Le sac de sport de Romain atterrit lourdement sur le banc du vestiaire. «J'en peux plus, démarre le joueur en colère. Depuis ce matin, j'ai pas arrêté d'entendre que ce qu'ont dit Hamon et Mélenchon, c'était bien… J'ai envie de pleurer ! Les mecs te vendent de l'utopie !» Pas la peine de demander, Romain a regardé le débat de lundi soir sur TF1. «J'en reviens pas que l'on se présente avec des programmes pareils, peste encore le trentenaire. Rien n'est chiffré ! Si tu les écoutes, ils ont tous les solutions pour résoudre d'un coup les trente-quarante années de merde que l'on vient de vivre !» Nicolas aussi s'est un peu ennuyé, même si Jean-Luc Mélenchon a sauvé sa soirée. «C'est quand même le seul à avoir rebondi quand les journalistes ont lancé le sujet des affaires», savoure-t-il. Romain veut bien l'admettre, l'homme a du charisme, mais c'est le fond qui ne passe pas. «Quand il dit qu'on va remplir les carnets de commandes, il croit que ça se fait du jour au lendemain ? Moi, je sais comment ça se passe. Dire ça, c'est mentir aux gens !»

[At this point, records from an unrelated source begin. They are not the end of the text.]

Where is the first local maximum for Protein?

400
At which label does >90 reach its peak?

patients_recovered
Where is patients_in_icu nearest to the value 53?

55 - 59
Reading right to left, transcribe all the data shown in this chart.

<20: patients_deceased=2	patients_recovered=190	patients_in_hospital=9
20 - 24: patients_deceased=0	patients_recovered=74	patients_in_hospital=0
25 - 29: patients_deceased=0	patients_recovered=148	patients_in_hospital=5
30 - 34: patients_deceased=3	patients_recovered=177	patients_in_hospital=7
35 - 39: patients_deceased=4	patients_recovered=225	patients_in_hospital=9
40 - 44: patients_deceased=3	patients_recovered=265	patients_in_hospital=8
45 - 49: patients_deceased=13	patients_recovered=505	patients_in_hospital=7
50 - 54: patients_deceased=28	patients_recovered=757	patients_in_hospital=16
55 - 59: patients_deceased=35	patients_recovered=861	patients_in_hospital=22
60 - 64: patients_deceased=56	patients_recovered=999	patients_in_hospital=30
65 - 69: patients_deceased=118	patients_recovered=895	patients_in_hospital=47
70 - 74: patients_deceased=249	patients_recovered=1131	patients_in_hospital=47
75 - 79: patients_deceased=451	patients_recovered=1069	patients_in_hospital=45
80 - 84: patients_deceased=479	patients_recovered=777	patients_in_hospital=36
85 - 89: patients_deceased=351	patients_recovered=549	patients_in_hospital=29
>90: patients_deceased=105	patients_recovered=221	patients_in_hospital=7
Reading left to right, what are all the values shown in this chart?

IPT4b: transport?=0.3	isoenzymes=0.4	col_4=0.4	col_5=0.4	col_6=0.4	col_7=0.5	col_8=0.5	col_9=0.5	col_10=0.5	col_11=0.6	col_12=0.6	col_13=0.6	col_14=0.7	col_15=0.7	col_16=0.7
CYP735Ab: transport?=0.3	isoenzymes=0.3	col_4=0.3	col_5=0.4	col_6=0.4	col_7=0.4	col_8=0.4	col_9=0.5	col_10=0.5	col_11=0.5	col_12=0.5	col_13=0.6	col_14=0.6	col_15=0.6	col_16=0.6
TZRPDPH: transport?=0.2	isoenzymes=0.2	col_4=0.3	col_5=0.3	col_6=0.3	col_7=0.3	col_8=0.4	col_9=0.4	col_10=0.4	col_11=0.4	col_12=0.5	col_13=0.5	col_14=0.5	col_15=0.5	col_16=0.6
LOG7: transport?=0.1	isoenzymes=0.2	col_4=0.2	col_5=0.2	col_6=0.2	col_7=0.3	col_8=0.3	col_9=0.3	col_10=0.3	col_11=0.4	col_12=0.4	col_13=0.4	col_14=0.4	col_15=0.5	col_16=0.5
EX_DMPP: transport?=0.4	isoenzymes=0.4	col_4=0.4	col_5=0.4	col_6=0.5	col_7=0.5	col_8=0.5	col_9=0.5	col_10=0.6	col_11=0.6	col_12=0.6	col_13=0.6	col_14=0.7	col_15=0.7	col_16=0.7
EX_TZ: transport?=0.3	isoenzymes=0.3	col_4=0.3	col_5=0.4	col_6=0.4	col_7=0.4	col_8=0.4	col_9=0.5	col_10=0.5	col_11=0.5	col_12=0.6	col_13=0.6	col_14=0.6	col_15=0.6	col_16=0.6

Gilles, lui, a surtout observé l'attitude de Macron, le néophyte de la bande. «Je l'ai trouvé un peu frileux, mais en toute honnêteté, c'est quand même lui qui a gagné le débat, soutient-il. Quand il a lancé à Marine l'histoire du ventriloque, il avait une quasi-stature d'homme d'Etat.» Nicolas l'a surtout trouvé sympathique, «surtout quand il relevait que tout le monde l'attaquait». L'instituteur des quartiers Nord a aussi noté la promesse de payer les enseignants de REP+ 3 000 euros par mois. «Mais quand je suis allé voir sur son site ce matin, j'ai vu qu'en fait, c'est 3 000 euros sur l'année, déchante-t-il. Quand tu additionnes toutes les primes que l'on a déjà, ça ne fait jamais que 50 euros de plus par mois… Ce qui serait bien, dans ces débats, c'est qu'il y ait des spécialistes de chaque sujet pour leur dire quand ils racontent n'importe quoi !» Le vestiaire finit par se mettre d'accord : match nul, avec des compétiteurs qui ne sont pas au niveau. «Quand je les compare à Obama… souffle Gilles, y en a aucun qui peut casser la baraque.»